- **AIM**: Rewrite the listing from the line that has "Q: What is the number of cylinder" through its end, switching "black tray" to "dark tray" and leaving everything else as is. Omit the picture lines.

+ + + +

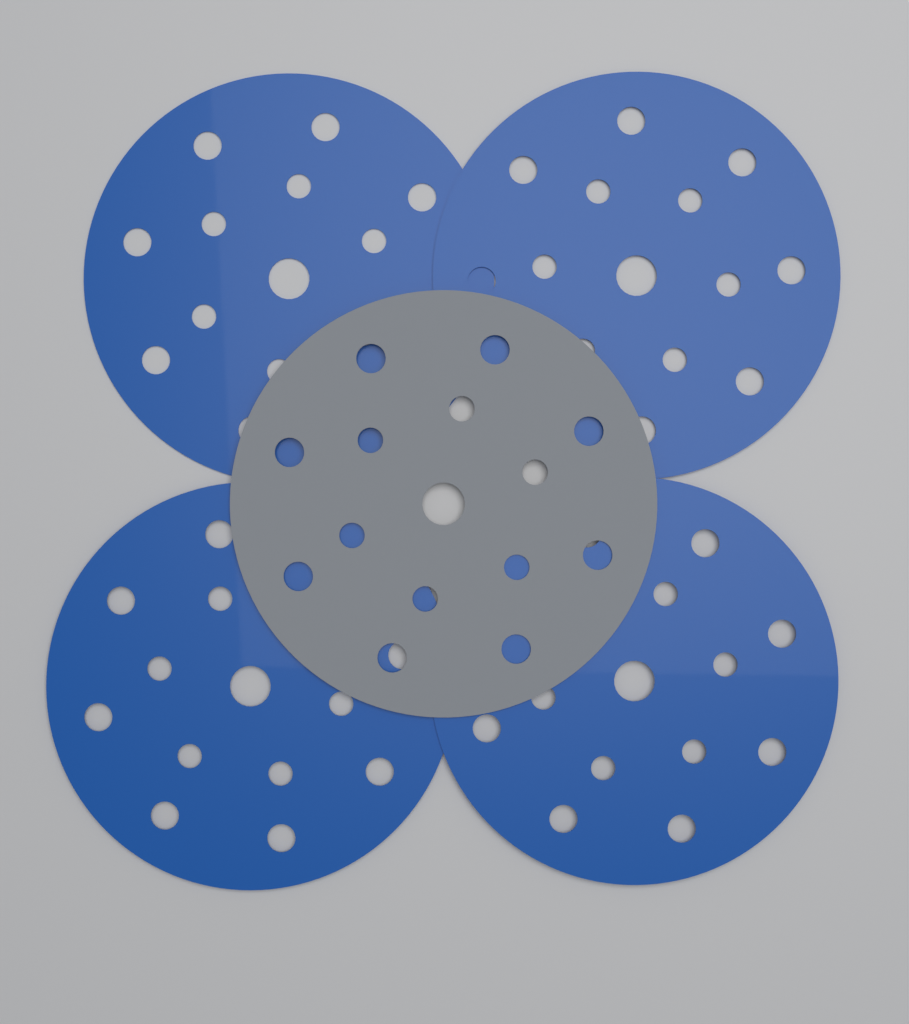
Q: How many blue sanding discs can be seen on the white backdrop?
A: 4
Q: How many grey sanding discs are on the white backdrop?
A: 1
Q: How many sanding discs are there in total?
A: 5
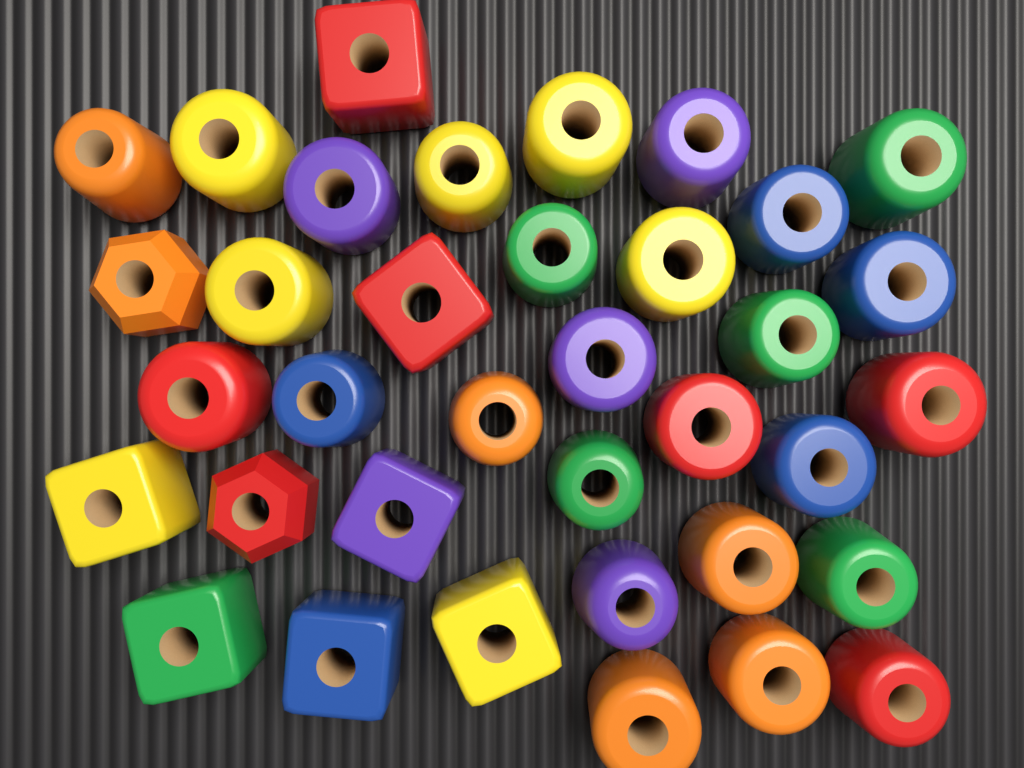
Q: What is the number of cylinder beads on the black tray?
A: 27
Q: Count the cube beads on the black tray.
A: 7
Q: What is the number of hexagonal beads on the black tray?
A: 2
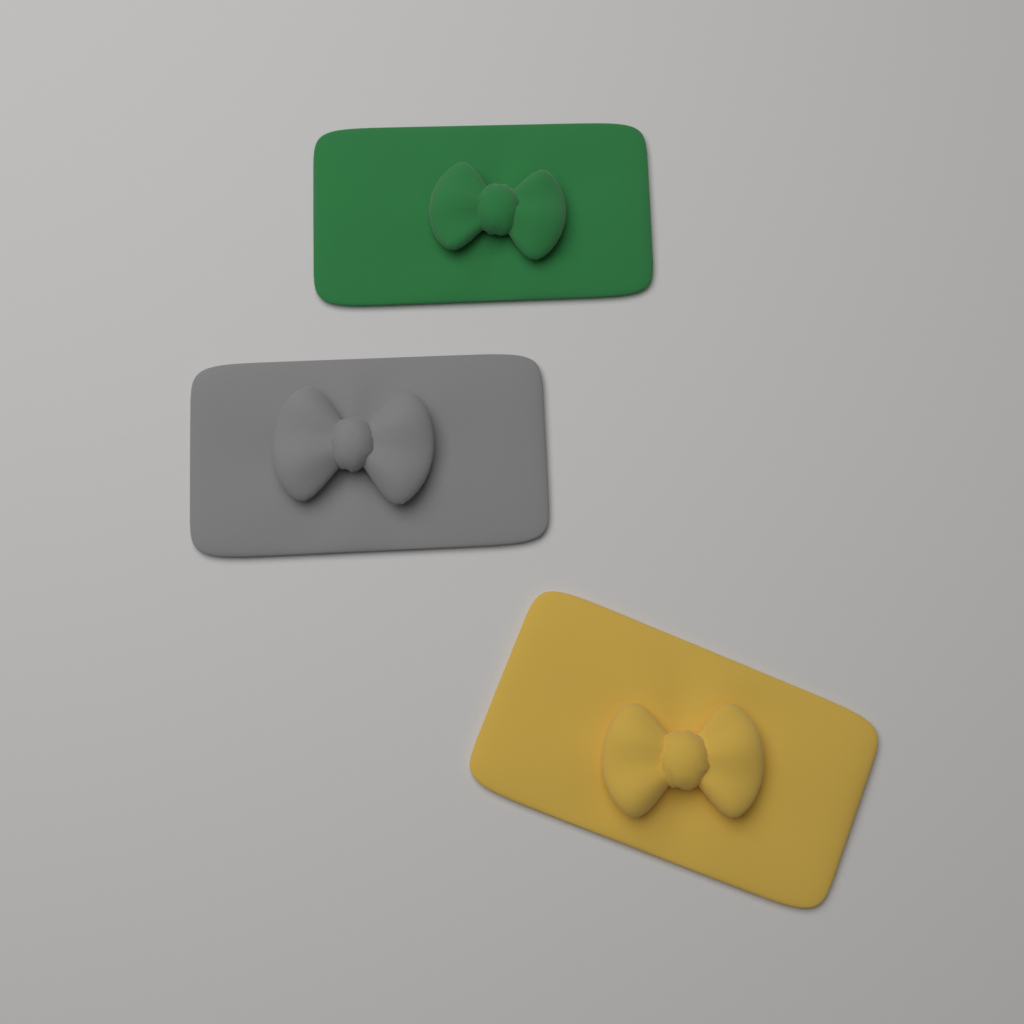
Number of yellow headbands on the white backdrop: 1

+ + + +

- **FULL SOLUTION**:
Q: What is the number of cylinder beads on the dark tray?
A: 27
Q: Count the cube beads on the dark tray.
A: 7
Q: What is the number of hexagonal beads on the dark tray?
A: 2
Number of yellow headbands on the white backdrop: 1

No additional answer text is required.